This is just for mOm everybody else ignore it

So I realized in minutes that nobody else on the bus gave a shit about birds (reindeer, foxes, sure) so I quit calling out stuff I was seeing on the bus…  so this is my post about birds. I am a potato photographer so no pics.

On my lifetime list now:

Common wagtail. They are ahem common.

I did NOT see a skua. Whatever it was, it wasn’t a skua. Skuas are fucking ginormous and whatever this was it was much smaller.

Ravens every day.

Northern Diver – saw that one SUPER close, from the bus, under perfect light, breeding plumage like jewels nested on a grey silk pillow.

Waders (they like to sit on posts next to the shore so they were easy to spot)

I saw TWO ptarmigan, once the first day and once the second last day; first one was snow white and the other was coming into breeding colours.

So many arctic terns, including in a nesting area, and man do they squeak.

I never saw a golden plover to identify it but the little fuckers never shut up and are beloved as the Icelandic sign of spring.

Pink footed Goose

King Eider!!!! man you cannot miss those suckers. Those I only saw on the East coast, right on the ocean.

BARROW’S GOLDENEYE they breed in the Lake of Midges and I saw a breeding pair in still water at the side of the road in that part of Iceland. They went by pretty fast but there’s nothing else in the Icelandic bird pics that matches.

so there you go mOm you can start looking at the pics on line.



Sandra posted a pic I sent her of the Chanterelle mushrooms; it’s at the FAQ part of her site. I am also thinking of her these days; a mutual acquaintance is a professional German translator so maybe since all of her best customers are German tourists we can get her site translated.

I am getting fairly nasty arthritis pain and loss of mobility in my finger joints; practicing each day does not improve it, but I’ll lose all my skillz if I don’t keep on it. I’ve been practicing almost every day for a year now and everybody including me can tell. Bless Interfilk for sending me to Georgia! I had such a good time. I’ve got Conflikt 8 to look forward to… I’ve never missed one!

Paul took me walking in Oakalla (otherwise known as Deer Lake Park) yesterday. It was a simply gorgeous day, and we saw a green frog sitting up in one of the little ponds next to the walkway. Thanks be, they’ve put in a portable potty in the parking lot on the Royal Oak side, I sure needed it as I was exiting the walk. Then back to Geekhaus for beers on the back deck. Paul brought jello! it was a welcome respite from the heat. I got the ceiling fan fired up in my room and it’s been much more pleasant sleeping… most mornings these past two weeks I’ve woken up collared in sweat, bleaugh. I swapped parsley salad and nuts for the jello.

**Goal:** Reproduce the passage of the post from "This is just" to "grey silk pillow." verbatim.

Stored items

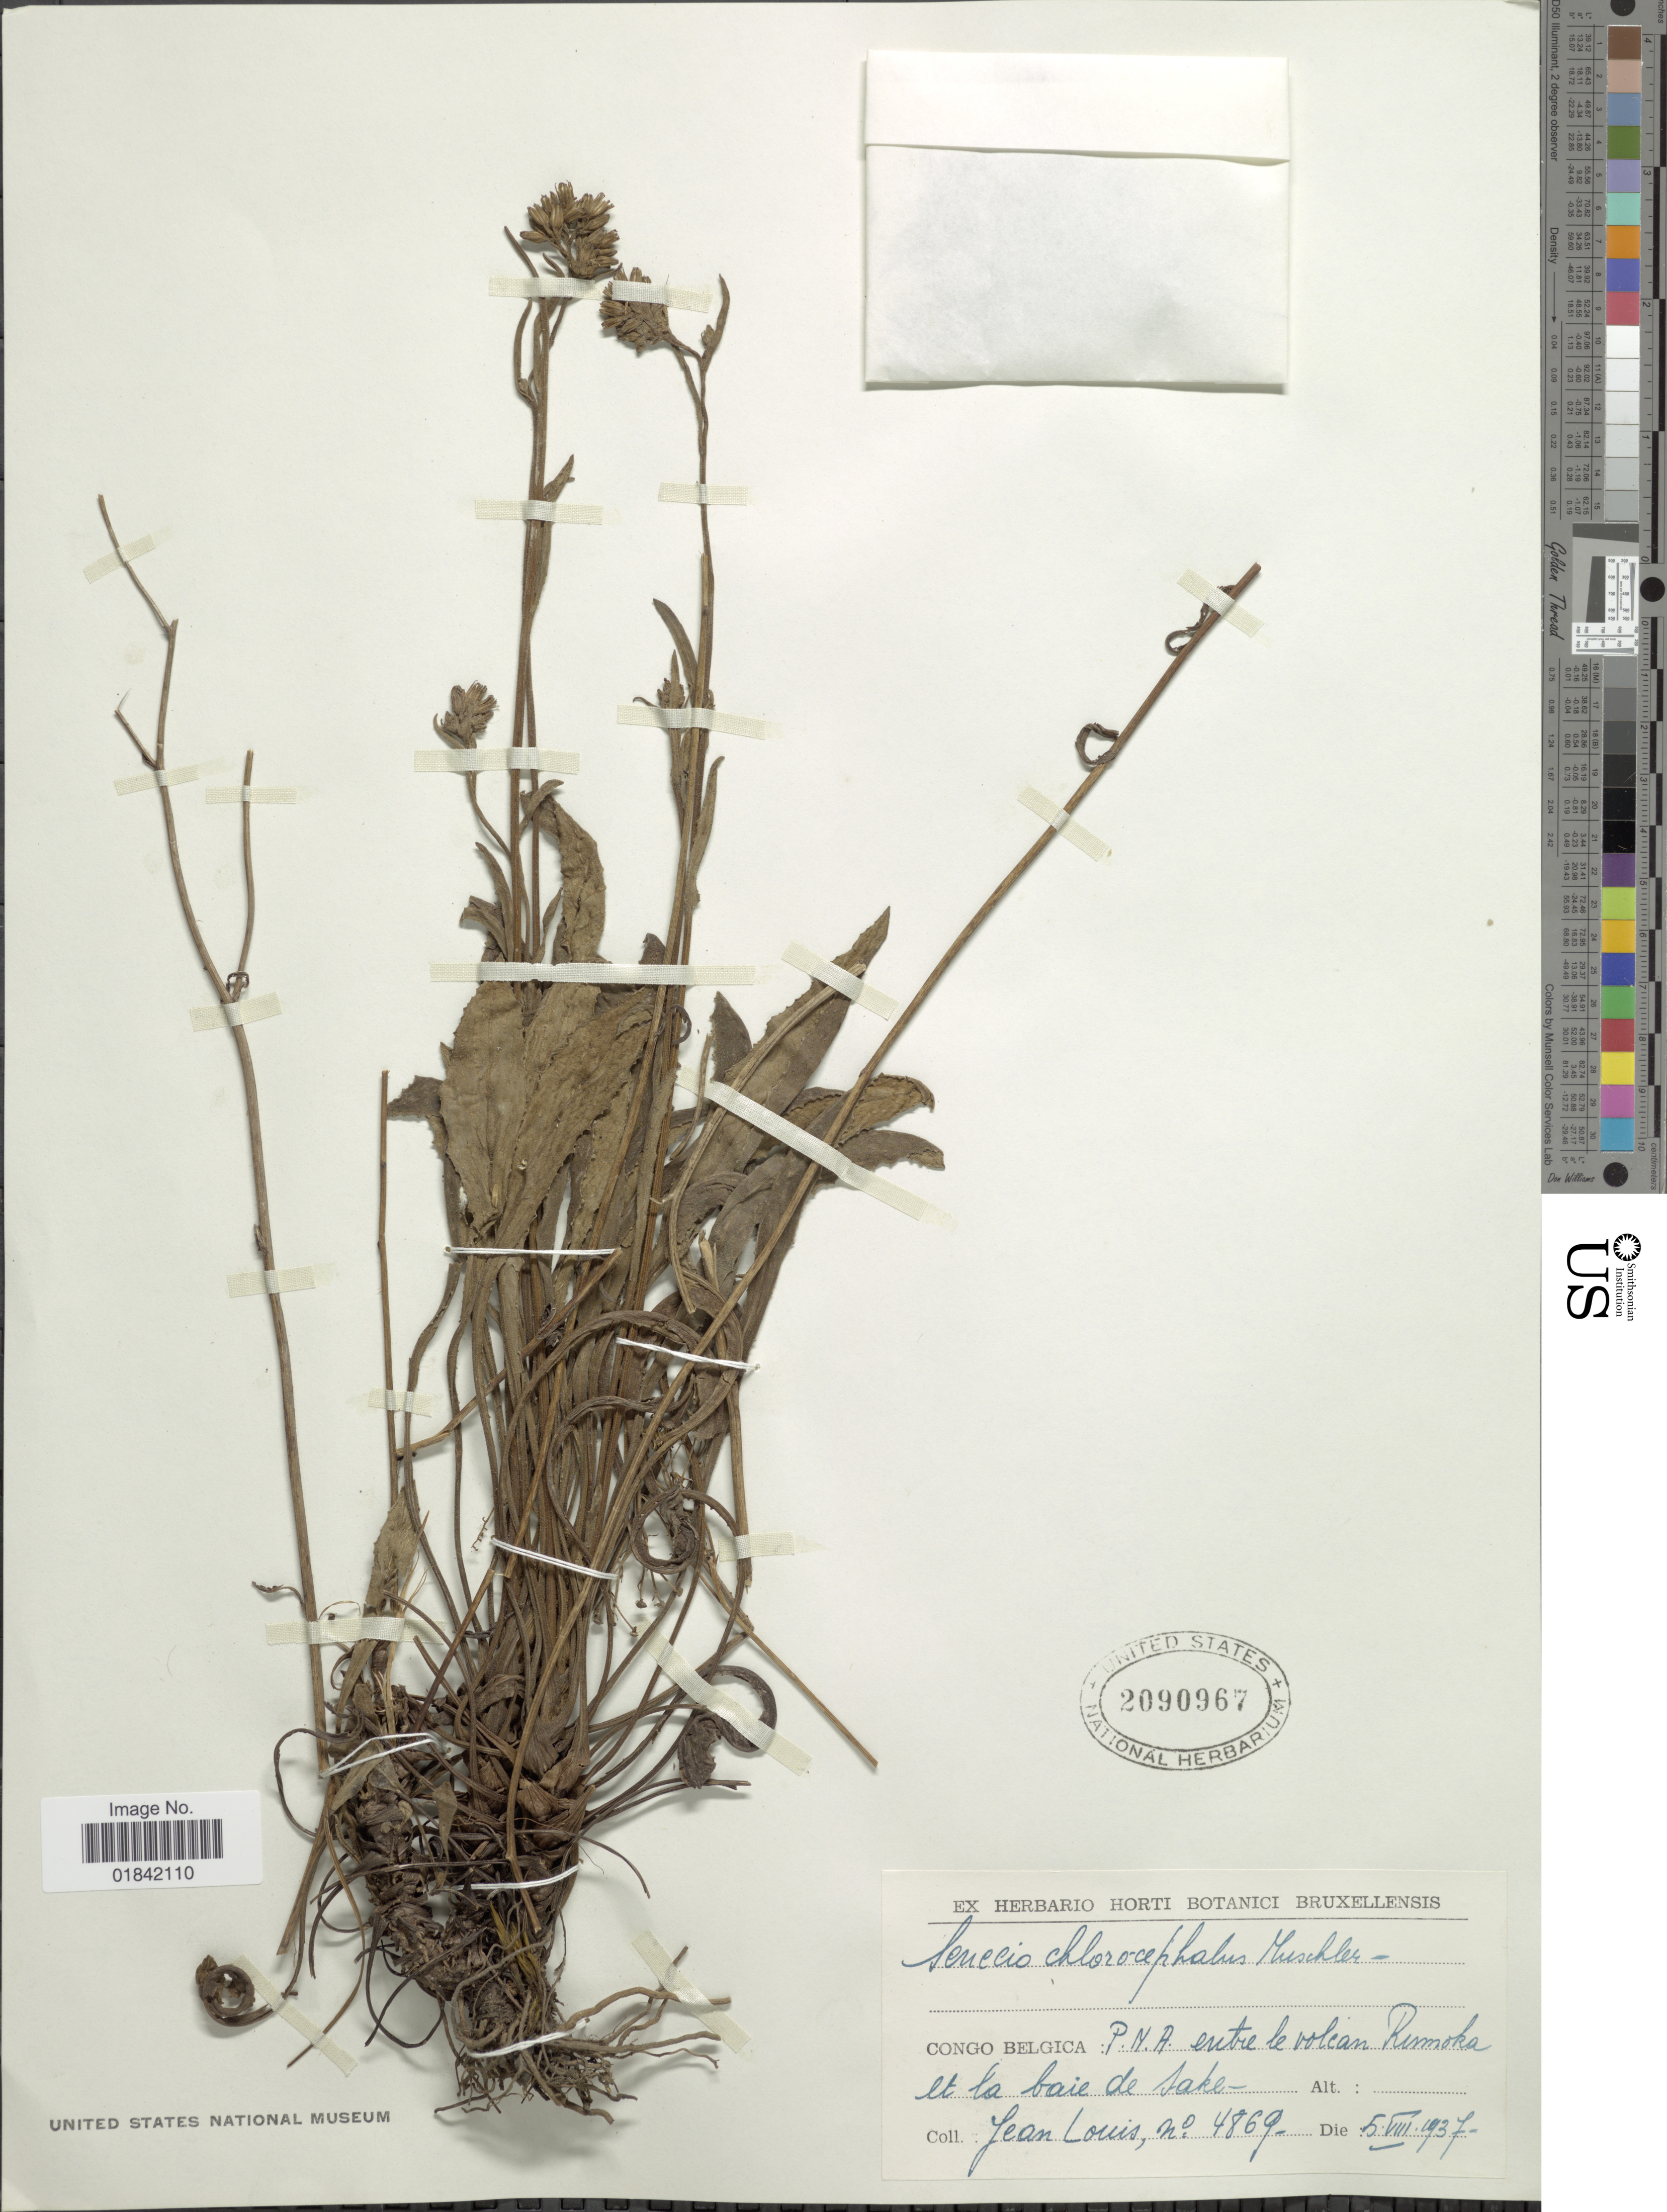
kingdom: Plantae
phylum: Tracheophyta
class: Magnoliopsida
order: Asterales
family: Asteraceae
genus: Senecio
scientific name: Senecio chlorocephalus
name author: Muschl.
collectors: J. Louis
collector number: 4869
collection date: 1937-08-05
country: Congo, Democratic Republic of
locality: Congo Belgica, P. N. A. entre le volcan Rumoka et la baie de Sake.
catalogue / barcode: US 2090967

**The response:**
This is just for mOm everybody else ignore it

So I realized in minutes that nobody else on the bus gave a shit about birds (reindeer, foxes, sure) so I quit calling out stuff I was seeing on the bus…  so this is my post about birds. I am a potato photographer so no pics.

On my lifetime list now:

Common wagtail. They are ahem common.

I did NOT see a skua. Whatever it was, it wasn’t a skua. Skuas are fucking ginormous and whatever this was it was much smaller.

Ravens every day.

Northern Diver – saw that one SUPER close, from the bus, under perfect light, breeding plumage like jewels nested on a grey silk pillow.